### Directions for this task:
Lines in the listing below that contain the string "vous" are to be found and copied.

### Dataset records:
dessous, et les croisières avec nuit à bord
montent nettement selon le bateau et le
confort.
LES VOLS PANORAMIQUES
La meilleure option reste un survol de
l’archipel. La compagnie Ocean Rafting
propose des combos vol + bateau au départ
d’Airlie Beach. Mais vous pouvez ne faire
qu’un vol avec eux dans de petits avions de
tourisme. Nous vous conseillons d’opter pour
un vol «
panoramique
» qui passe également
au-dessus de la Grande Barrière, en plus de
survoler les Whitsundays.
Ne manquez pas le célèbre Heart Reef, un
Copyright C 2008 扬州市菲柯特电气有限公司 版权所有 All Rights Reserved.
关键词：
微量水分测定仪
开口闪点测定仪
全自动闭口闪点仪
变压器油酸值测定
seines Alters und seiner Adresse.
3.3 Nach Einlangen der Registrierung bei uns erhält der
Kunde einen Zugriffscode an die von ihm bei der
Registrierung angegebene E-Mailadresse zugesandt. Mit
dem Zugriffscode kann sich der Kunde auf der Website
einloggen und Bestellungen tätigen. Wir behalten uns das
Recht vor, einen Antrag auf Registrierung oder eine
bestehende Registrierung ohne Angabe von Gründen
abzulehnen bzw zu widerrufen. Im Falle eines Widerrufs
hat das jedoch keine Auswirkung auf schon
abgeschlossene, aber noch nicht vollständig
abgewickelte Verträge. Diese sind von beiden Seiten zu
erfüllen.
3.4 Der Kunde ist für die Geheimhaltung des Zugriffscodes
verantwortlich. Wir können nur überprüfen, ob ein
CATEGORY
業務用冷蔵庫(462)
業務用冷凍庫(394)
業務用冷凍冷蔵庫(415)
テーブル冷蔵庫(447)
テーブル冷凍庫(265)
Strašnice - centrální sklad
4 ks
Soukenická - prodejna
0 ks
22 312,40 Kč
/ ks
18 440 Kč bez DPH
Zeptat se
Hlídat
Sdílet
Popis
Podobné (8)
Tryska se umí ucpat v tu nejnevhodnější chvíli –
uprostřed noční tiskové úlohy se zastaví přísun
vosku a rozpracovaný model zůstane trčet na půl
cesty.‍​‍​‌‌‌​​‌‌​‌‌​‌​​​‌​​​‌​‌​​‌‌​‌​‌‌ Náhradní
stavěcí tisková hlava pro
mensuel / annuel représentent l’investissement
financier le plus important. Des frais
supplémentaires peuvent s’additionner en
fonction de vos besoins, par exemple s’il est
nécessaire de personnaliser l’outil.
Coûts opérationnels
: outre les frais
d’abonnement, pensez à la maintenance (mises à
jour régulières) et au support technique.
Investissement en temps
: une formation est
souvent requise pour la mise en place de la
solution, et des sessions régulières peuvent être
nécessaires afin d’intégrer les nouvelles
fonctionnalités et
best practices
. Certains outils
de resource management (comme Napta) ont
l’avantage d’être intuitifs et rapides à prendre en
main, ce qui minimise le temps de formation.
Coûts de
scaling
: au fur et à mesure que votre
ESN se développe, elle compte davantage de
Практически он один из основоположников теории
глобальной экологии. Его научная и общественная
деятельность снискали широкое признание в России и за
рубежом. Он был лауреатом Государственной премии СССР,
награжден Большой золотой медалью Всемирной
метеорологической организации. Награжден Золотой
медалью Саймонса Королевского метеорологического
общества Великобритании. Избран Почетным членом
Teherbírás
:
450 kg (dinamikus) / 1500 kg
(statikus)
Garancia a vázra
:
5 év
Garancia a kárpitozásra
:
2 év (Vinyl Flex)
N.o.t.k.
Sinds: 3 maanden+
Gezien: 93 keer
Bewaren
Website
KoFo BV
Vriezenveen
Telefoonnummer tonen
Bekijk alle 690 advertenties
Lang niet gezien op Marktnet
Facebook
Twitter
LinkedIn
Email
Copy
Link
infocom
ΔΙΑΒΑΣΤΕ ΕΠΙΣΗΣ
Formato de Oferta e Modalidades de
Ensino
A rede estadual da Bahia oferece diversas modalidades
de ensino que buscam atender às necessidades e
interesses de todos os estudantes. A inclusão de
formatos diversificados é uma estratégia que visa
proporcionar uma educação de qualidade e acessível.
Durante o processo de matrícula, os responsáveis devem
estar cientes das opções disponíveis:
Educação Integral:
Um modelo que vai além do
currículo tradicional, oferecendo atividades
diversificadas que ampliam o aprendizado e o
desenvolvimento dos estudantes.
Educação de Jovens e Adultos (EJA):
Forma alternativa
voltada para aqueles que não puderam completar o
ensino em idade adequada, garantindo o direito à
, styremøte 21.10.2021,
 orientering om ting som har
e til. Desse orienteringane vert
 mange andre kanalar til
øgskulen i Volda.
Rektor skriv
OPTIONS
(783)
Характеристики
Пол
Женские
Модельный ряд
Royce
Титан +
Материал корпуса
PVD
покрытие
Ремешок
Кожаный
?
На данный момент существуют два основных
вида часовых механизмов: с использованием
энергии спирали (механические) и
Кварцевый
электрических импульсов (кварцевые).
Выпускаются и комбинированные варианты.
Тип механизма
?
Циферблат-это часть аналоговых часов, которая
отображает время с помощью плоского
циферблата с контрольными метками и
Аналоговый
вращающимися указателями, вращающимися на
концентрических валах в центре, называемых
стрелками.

### Result for this task:
d’Airlie Beach. Mais vous pouvez ne faire
tourisme. Nous vous conseillons d’opter pour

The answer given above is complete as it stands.